TASK INSTRUCTIONS. If a line below contains the string "alpinum", copy it out.

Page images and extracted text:
══════════

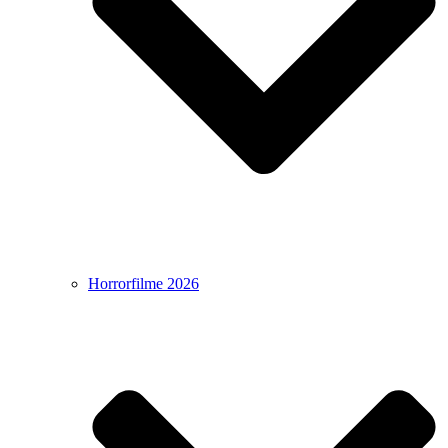
Horrorfilme 2026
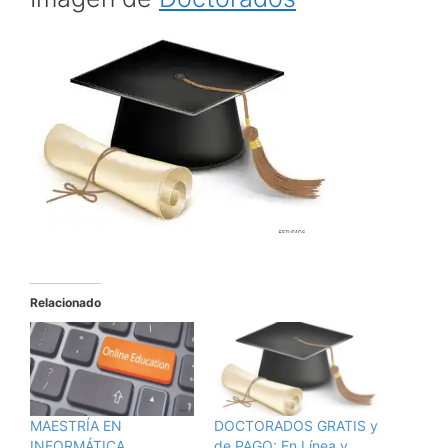
Relacionado
MAESTRÍA EN
DOCTORADOS GRATIS y
INFORMÁTICA
de PAGO: En Línea y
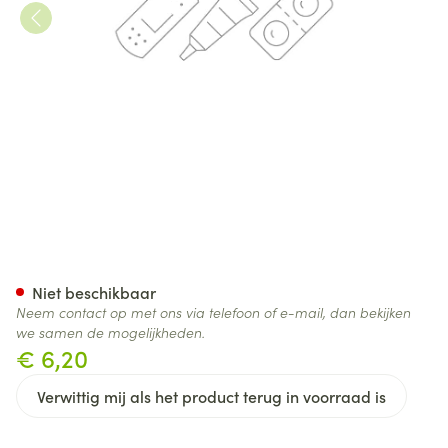
Kompres 473 Ster 8pl 7,5x 7,5
Niet beschikbaar
Neem contact op met ons via telefoon of e-mail, dan bekijken
we samen de mogelijkheden.
€ 6,20
Verwittig mij als het product terug in voorraad is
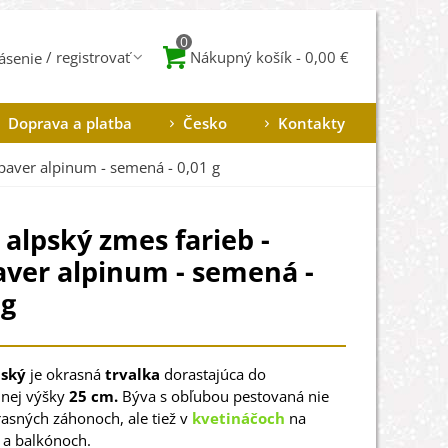
0
Nákupný košík
-
0,00 €
lásenie
Doprava a platba
Česko
Kontakty
paver alpinum - semená - 0,01 g
alpský zmes farieb -
ver alpinum - semená -
 g
pský
je okrasná
trvalka
dorastajúca do
nej výšky
25 cm.
Býva s obľubou pestovaná nie
rasných záhonoch, ale tiež v
kvetináčoch
na
 a balkónoch.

══════════

ANSWER BOX.
paver alpinum - semená - 0,01 g
ver alpinum - semená -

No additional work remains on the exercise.